Dataset records
>>>

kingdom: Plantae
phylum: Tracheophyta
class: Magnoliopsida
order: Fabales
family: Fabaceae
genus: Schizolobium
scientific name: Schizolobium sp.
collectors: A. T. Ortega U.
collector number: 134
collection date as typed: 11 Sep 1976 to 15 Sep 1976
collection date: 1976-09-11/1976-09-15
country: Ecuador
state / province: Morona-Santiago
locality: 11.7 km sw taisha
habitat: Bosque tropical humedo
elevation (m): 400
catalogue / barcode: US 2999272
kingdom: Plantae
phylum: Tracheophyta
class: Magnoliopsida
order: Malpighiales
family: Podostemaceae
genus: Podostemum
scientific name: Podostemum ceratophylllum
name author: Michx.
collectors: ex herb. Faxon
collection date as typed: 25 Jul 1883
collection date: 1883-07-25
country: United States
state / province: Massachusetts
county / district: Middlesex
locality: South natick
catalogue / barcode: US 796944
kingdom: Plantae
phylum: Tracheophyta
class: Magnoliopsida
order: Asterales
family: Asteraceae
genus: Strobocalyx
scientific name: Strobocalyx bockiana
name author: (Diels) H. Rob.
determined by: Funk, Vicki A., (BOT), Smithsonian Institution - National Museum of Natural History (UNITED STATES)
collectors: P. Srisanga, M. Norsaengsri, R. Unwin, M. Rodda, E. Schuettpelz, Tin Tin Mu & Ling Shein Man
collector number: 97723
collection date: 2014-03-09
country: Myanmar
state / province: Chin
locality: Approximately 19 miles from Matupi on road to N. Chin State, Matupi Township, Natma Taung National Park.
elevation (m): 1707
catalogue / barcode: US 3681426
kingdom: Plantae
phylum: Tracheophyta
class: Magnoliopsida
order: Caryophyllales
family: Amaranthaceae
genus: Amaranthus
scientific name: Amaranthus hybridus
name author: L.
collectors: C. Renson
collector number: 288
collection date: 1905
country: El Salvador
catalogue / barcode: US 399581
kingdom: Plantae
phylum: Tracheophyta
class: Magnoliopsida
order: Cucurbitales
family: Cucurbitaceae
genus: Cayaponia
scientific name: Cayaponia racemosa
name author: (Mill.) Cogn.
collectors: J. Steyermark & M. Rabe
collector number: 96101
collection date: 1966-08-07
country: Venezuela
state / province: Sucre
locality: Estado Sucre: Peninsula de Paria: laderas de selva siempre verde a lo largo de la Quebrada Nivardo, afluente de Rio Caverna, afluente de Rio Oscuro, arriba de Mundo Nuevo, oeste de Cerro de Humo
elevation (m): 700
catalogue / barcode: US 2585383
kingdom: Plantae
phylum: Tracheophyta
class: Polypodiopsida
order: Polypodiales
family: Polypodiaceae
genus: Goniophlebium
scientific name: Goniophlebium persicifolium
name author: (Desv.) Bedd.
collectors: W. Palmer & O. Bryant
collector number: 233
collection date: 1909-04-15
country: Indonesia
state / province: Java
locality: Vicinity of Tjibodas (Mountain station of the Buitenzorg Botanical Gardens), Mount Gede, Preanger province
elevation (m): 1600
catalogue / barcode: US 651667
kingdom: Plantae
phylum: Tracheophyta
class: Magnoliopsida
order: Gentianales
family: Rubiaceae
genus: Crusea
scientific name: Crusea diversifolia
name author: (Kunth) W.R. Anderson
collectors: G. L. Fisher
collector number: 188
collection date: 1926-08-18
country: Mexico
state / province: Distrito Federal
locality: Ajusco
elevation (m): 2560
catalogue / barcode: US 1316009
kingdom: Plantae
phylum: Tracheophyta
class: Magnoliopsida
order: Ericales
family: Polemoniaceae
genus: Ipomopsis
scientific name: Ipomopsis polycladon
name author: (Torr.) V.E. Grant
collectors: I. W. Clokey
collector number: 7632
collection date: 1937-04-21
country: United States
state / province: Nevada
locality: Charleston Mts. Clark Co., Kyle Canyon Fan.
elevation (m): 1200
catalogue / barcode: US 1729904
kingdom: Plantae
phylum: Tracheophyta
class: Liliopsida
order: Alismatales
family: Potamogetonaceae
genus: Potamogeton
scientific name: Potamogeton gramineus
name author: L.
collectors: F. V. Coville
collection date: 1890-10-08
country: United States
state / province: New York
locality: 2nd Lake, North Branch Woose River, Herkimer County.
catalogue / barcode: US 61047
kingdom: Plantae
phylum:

<<<

Requirement: Rewrite all of the records, replacing "catalogue / barcode" with "barcode" wherever it occurs and leaving everything else unchanged.

Solution:
kingdom: Plantae
phylum: Tracheophyta
class: Magnoliopsida
order: Fabales
family: Fabaceae
genus: Schizolobium
scientific name: Schizolobium sp.
collectors: A. T. Ortega U.
collector number: 134
collection date as typed: 11 Sep 1976 to 15 Sep 1976
collection date: 1976-09-11/1976-09-15
country: Ecuador
state / province: Morona-Santiago
locality: 11.7 km sw taisha
habitat: Bosque tropical humedo
elevation (m): 400
barcode: US 2999272
kingdom: Plantae
phylum: Tracheophyta
class: Magnoliopsida
order: Malpighiales
family: Podostemaceae
genus: Podostemum
scientific name: Podostemum ceratophylllum
name author: Michx.
collectors: ex herb. Faxon
collection date as typed: 25 Jul 1883
collection date: 1883-07-25
country: United States
state / province: Massachusetts
county / district: Middlesex
locality: South natick
barcode: US 796944
kingdom: Plantae
phylum: Tracheophyta
class: Magnoliopsida
order: Asterales
family: Asteraceae
genus: Strobocalyx
scientific name: Strobocalyx bockiana
name author: (Diels) H. Rob.
determined by: Funk, Vicki A., (BOT), Smithsonian Institution - National Museum of Natural History (UNITED STATES)
collectors: P. Srisanga, M. Norsaengsri, R. Unwin, M. Rodda, E. Schuettpelz, Tin Tin Mu & Ling Shein Man
collector number: 97723
collection date: 2014-03-09
country: Myanmar
state / province: Chin
locality: Approximately 19 miles from Matupi on road to N. Chin State, Matupi Township, Natma Taung National Park.
elevation (m): 1707
barcode: US 3681426
kingdom: Plantae
phylum: Tracheophyta
class: Magnoliopsida
order: Caryophyllales
family: Amaranthaceae
genus: Amaranthus
scientific name: Amaranthus hybridus
name author: L.
collectors: C. Renson
collector number: 288
collection date: 1905
country: El Salvador
barcode: US 399581
kingdom: Plantae
phylum: Tracheophyta
class: Magnoliopsida
order: Cucurbitales
family: Cucurbitaceae
genus: Cayaponia
scientific name: Cayaponia racemosa
name author: (Mill.) Cogn.
collectors: J. Steyermark & M. Rabe
collector number: 96101
collection date: 1966-08-07
country: Venezuela
state / province: Sucre
locality: Estado Sucre: Peninsula de Paria: laderas de selva siempre verde a lo largo de la Quebrada Nivardo, afluente de Rio Caverna, afluente de Rio Oscuro, arriba de Mundo Nuevo, oeste de Cerro de Humo
elevation (m): 700
barcode: US 2585383
kingdom: Plantae
phylum: Tracheophyta
class: Polypodiopsida
order: Polypodiales
family: Polypodiaceae
genus: Goniophlebium
scientific name: Goniophlebium persicifolium
name author: (Desv.) Bedd.
collectors: W. Palmer & O. Bryant
collector number: 233
collection date: 1909-04-15
country: Indonesia
state / province: Java
locality: Vicinity of Tjibodas (Mountain station of the Buitenzorg Botanical Gardens), Mount Gede, Preanger province
elevation (m): 1600
barcode: US 651667
kingdom: Plantae
phylum: Tracheophyta
class: Magnoliopsida
order: Gentianales
family: Rubiaceae
genus: Crusea
scientific name: Crusea diversifolia
name author: (Kunth) W.R. Anderson
collectors: G. L. Fisher
collector number: 188
collection date: 1926-08-18
country: Mexico
state / province: Distrito Federal
locality: Ajusco
elevation (m): 2560
barcode: US 1316009
kingdom: Plantae
phylum: Tracheophyta
class: Magnoliopsida
order: Ericales
family: Polemoniaceae
genus: Ipomopsis
scientific name: Ipomopsis polycladon
name author: (Torr.) V.E. Grant
collectors: I. W. Clokey
collector number: 7632
collection date: 1937-04-21
country: United States
state / province: Nevada
locality: Charleston Mts. Clark Co., Kyle Canyon Fan.
elevation (m): 1200
barcode: US 1729904
kingdom: Plantae
phylum: Tracheophyta
class: Liliopsida
order: Alismatales
family: Potamogetonaceae
genus: Potamogeton
scientific name: Potamogeton gramineus
name author: L.
collectors: F. V. Coville
collection date: 1890-10-08
country: United States
state / province: New York
locality: 2nd Lake, North Branch Woose River, Herkimer County.
barcode: US 61047
kingdom: Plantae
phylum:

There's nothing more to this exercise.